Jovem, individualista e japonês

Jovem, individualista e japonês

Extraido da Folha de S. Paulo, 13 de Outubro de 2012

 

Jovens ainda preservam tradições, mas agora com outro olhar. Foto: Mika Takahashi

Muita gente pensa no Japão como uma sociedade coletivista, na qual o interesse do grupo prevalece sempre sobre o do indivíduo.

Um lugar onde as hierarquias são rígidas e não se faz nada que ameace a harmonia social. Um país em que a originalidade é vista como comportamento dissonante, condenável e reprimido.

Isolados em seu arquipélago, os japoneses habituaram-se historicamente a identificar o diferente como ameaça. No imaginário local, a presença do estrangeiro acabou associando-se à ideia de intervenção, contra a qual o espírito coletivo servia como instrumento de defesa.

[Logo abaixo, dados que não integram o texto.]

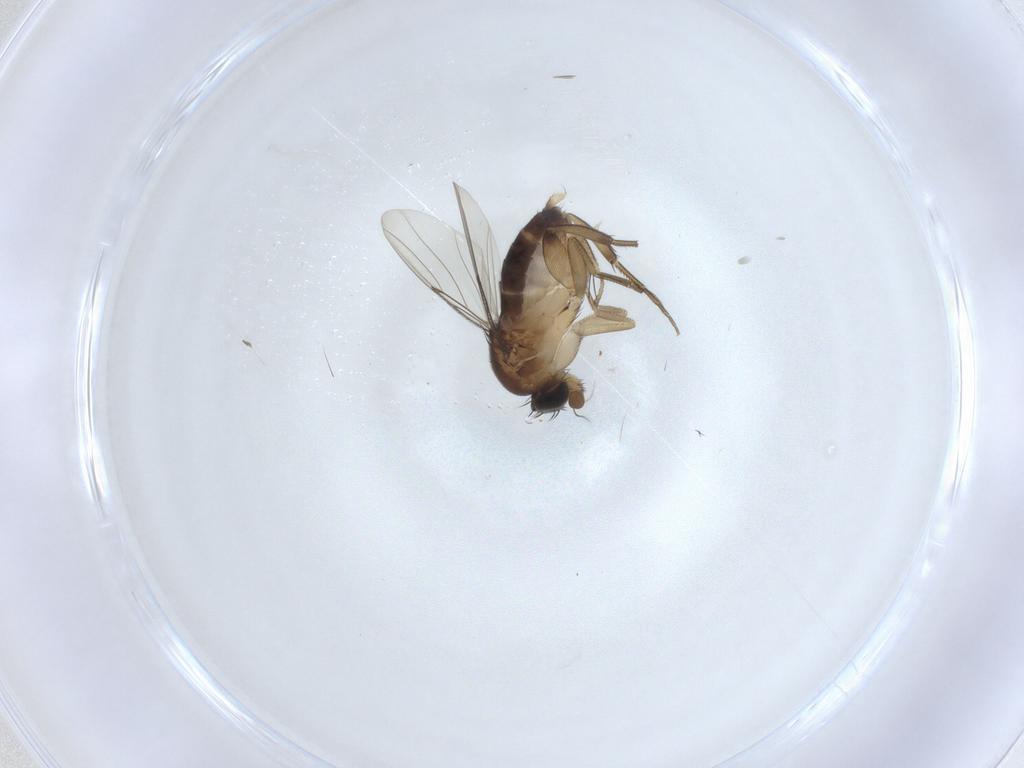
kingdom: Animalia
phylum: Arthropoda
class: Insecta
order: Diptera
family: Phoridae
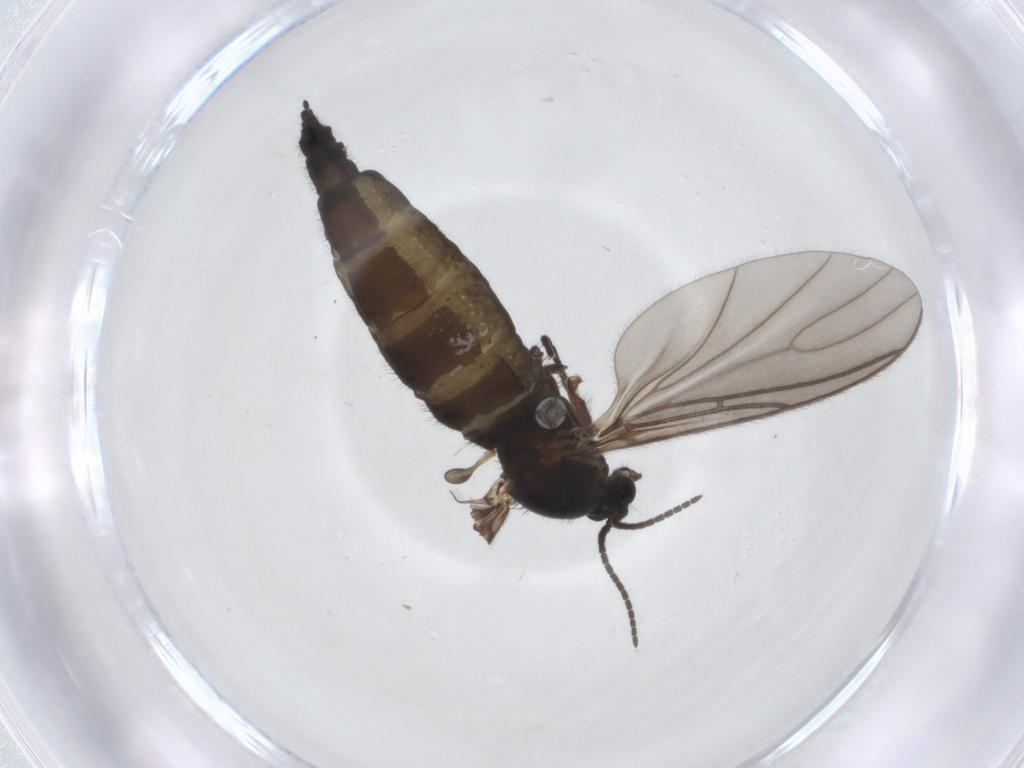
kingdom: Animalia
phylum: Arthropoda
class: Insecta
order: Diptera
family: Sciaridae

Servia, também, como estratégia de sobrevivência diante das catástrofes naturais às quais o país sempre esteve sujeito. No Japão, aprendeu-se logo que a união faz a força.

O caráter coletivista operou maravilhas em termos de crescimento econômico e funcionalidade social e foi decisivo para a consolidação do país como potência depois da Segunda Guerra Mundial.

No entanto, essa estrutura coesa e homogênea parece não corresponder mais ao que os jovens japoneses desejam para si. Hoje, no Japão, o individualismo floresce. E isso pode ser bom para o país.

Os japoneses com menos de 30 anos nasceram em um país próspero. Em relação às gerações que os precederam, são mais ricos, casam-se mais tarde e têm menos filhos.
São ciosos da noção de privacidade, e seu coletivismo se traduz antes em termos de civilidade pública que na repressão do diferente.

Em cerca de 15 anos, essa geração estará no comando do país. Não se sabe que tipo de destino dará à nação. Quem observa esses jovens, imersos em seus smartphones, pode imaginá-los isolados e passivos. Mas isso seria subestimá-los. Seu impulso em direção ao individualismo parece anomalia cultural, mas pode configurar também uma estratégia de sobrevivência renovada diante dos desafios impostos pela globalização.

Explico-me: a organização social japonesa tradicional, que valoriza a conformidade, tende a inibir a criatividade e a inovação, elementos decisivos na competitividade. Assim, no mundo globalizado, o individualismo da juventude aumentaria, em tese, as possibilidades do Japão no contexto mundial.

Mutações comportamentais na sociedade japonesa. Foto: Mika Takahashi

Em razão de sua situação geográfica, composição étnica e herança cultural, é provável que o país mantenha a homogeneidade como núcleo de sua identidade nacional.

Um feriado em Ginza, com inauguração de uma grande loja. Foto: Jo Takahashi

No entanto, características sociais como o coletivismo, que derivam da conjuntura histórica, devem ser revisitadas a cada geração. No Japão, nesse reexame, a supressão do individual em favor do coletivo parece ter entrado em declínio.

O que parece consolidar-se hoje entre os jovens japoneses é uma espécie de arranjo social dinâmico, que combina a articulação coletiva, necessária a um país densamente povoado e sujeito a tragédias naturais, com espaço crescente para a expressão e a originalidade, fundamentais em um mundo que precisa cada vez mais de inovação.

 

Alexandre Vidal Porto é escritor e diplomata. Mestre em direito pela Universidade Harvard, trabalhou nas embaixadas em Santiago, Cidade do México e Washington e na missão do país junto à ONU, em Nova York. Escreve aos sábados, a cada duas semanas, no caderno “Mundo”. É o atual Ministro Conselheiro da Embaixada do Brasil em Tóquio. Alexandre Porto agora assina uma coluna fixa, quinzenal, no caderno Mundo do jornal Folha de S.Paulo. Este é o primeiro artogo da série.